Ch_troomRéalité, virtualité.

William, 17 ans, solitaire, passe son temps sur internet et ouvre un forum de discussion pour les adolescents de sa ville.
Rejoints par Eva, Emily, Mo et Jim, tous vident leurs sacs sur leurs parents, leurs soi-disant amis, leurs émois, leurs traumatismes. William, très à l’écoute, les conseille et les incite à s’affranchir de leurs problèmes par l’action…
Aucun d’eux ne sait que dans la vie réelle William est un adolescent perturbé, et qu’il est déterminé à influencer le groupe sur son Chatroom « à la vie - à la mort »...

Hideo Nakata est connu pour avoir réalisé "Ring" en 2001 (puis "Ring 2" et "Ring 3") et "Dark Water" 2003, film aux confins de la science fiction, de l'horreur et du thriller psychologique, avec un talent de metteur en scène indiscutable.

Ici, son pari consiste à matérialiser les forums de discussion. Il le fait en mettant en scène de longs couloirs couloir d'hôtel, et rétrécit le cyber-espace pour pouvoir le porter à l'écran. La thématique qui consiste à mettre en parallèle le réel et le virtuel au cinéma devient récurrent. Hideo Nakata, de ce point de vue, réussit son pari, et l'ambiance est réussi, grâce à des décors ingénieux, et une musique tout à fait adaptée.

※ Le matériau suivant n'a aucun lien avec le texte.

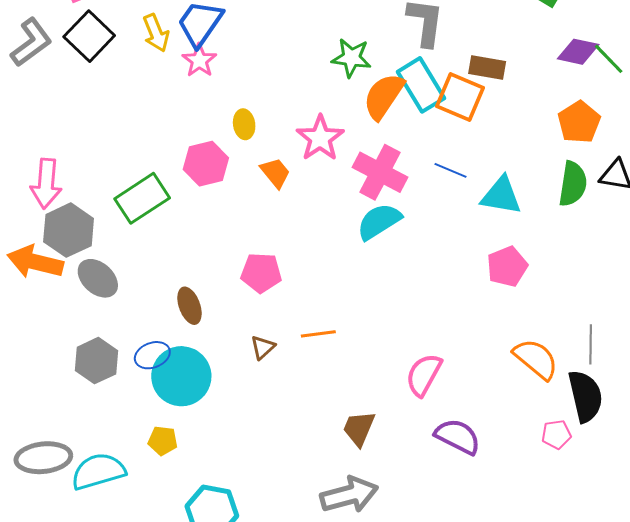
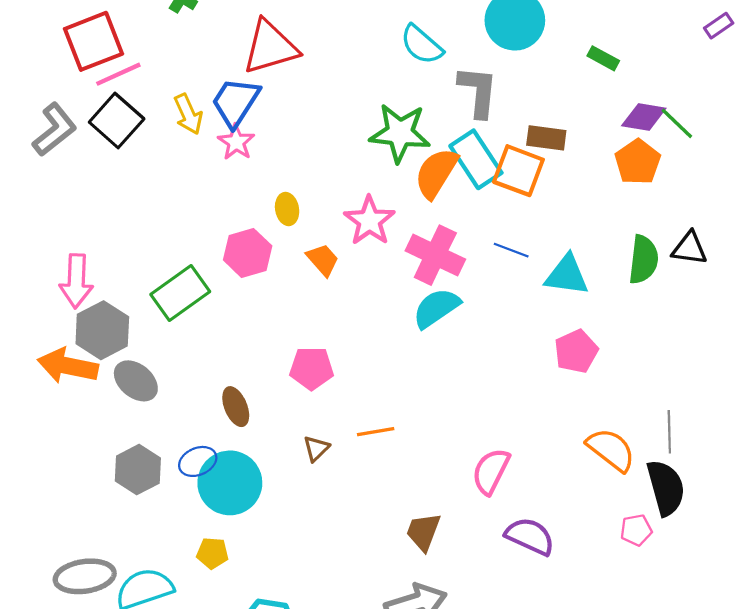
green star: (351, 58) -> (400, 133), size x1.4
orange pentagon: (579, 122) -> (638, 162), moved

Par ailleurs, c'est un thriller psychologique se concentrant sur le mal-être adolescent. Là, le film est un peu moins fouillé, les préoccupations des protagonistes se limitant souvent aux conflits avec les parents, et l'envie de se suicider. Introduire dans le scénario l'incitation au suicide relève de la maladresse, car elle manque de mystère.

La distribution est convaincante. Aaron Johnson ("L'illusionniste" de Neil Burger en 2007 ; "Nowhere Boy" de Sam Taylor-Wood en 2010 où il incarne un John Lennon jeune crédible) sait être inquiétant sans top en faire, malgré la répétition incessante de ses yeux en gros plan. Matthew Beard que nous avons découvert cette année dans "Une éducation" de Lone Scherfig joue avec davantage de subtilité et parvient à transmettre le malaise de son personnage. Imogen Poots (amusante en victime de la mode), Hannah Murray (épatante de malice) et Daniel Kaluuya (dans un rôle intéressant du jeune homme qui craint d'être pédophile), tous trois venus de séries TV, sont très bien.

Malgré les maladresses scénaristiques et le manque de mystère, le film va au-delà d'un teen-movie estival, surtout grâce à la matérialisation particulièrement réussie des forums de discussions.

Mais on pourra se référer à "Suicide Club" de Sono Sion sorti en 2003, plus novateur et plus abouti.